Instructions to follow
Repeat every record exactly.

Start of Provided data

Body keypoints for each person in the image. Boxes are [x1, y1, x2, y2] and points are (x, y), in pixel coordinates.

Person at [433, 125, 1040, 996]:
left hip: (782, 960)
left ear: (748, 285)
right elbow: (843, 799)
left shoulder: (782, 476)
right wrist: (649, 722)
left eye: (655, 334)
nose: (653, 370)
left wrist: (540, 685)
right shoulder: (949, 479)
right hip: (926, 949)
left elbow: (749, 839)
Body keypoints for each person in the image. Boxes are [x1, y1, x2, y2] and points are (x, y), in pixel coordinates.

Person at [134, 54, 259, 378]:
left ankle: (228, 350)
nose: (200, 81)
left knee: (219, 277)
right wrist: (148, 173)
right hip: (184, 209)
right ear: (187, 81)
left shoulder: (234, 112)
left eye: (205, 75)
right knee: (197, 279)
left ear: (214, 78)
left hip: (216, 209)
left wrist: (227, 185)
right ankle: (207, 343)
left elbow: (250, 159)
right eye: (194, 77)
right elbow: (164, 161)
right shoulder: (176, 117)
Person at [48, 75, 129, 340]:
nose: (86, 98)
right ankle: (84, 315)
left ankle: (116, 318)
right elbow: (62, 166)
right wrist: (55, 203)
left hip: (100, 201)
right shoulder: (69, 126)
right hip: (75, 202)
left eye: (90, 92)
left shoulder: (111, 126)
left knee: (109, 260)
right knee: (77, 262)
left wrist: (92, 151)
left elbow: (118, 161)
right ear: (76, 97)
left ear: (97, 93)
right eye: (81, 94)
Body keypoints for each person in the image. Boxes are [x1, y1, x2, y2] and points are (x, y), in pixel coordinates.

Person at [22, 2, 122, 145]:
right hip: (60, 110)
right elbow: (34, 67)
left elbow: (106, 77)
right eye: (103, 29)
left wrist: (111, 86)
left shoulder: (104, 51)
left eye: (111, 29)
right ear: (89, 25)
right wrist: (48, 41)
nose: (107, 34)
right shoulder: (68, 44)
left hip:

End of Provided data

Task result
Body keypoints for each person in the image. Boxes are [x1, y1, x2, y2] and points are (x, y), in pixel coordinates.

Person at [433, 125, 1040, 996]:
left hip: (782, 960)
left ear: (748, 285)
right elbow: (843, 799)
left shoulder: (782, 476)
right wrist: (649, 722)
left eye: (655, 334)
nose: (653, 370)
left wrist: (540, 685)
right shoulder: (949, 479)
right hip: (926, 949)
left elbow: (749, 839)
Body keypoints for each person in the image. Boxes are [x1, y1, x2, y2] and points are (x, y), in pixel coordinates.

Person at [134, 54, 259, 378]:
left ankle: (228, 350)
nose: (200, 81)
left knee: (219, 277)
right wrist: (148, 173)
right hip: (184, 209)
right ear: (187, 81)
left shoulder: (234, 112)
left eye: (205, 75)
right knee: (197, 279)
left ear: (214, 78)
left hip: (216, 209)
left wrist: (227, 185)
right ankle: (207, 343)
left elbow: (250, 159)
right eye: (194, 77)
right elbow: (164, 161)
right shoulder: (176, 117)
Person at [48, 75, 129, 340]:
nose: (86, 98)
right ankle: (84, 315)
left ankle: (116, 318)
right elbow: (62, 166)
right wrist: (55, 203)
left hip: (100, 201)
right shoulder: (69, 126)
right hip: (75, 202)
left eye: (90, 92)
left shoulder: (111, 126)
left knee: (109, 260)
right knee: (77, 262)
left wrist: (92, 151)
left elbow: (118, 161)
right ear: (76, 97)
left ear: (97, 93)
right eye: (81, 94)
Body keypoints for each person in the image. Boxes are [x1, y1, x2, y2] and points are (x, y), in pixel coordinates.

Person at [22, 2, 122, 145]:
right hip: (60, 110)
right elbow: (34, 67)
left elbow: (106, 77)
right eye: (103, 29)
left wrist: (111, 86)
left shoulder: (104, 51)
left eye: (111, 29)
right ear: (89, 25)
right wrist: (48, 41)
nose: (107, 34)
right shoulder: (68, 44)
left hip:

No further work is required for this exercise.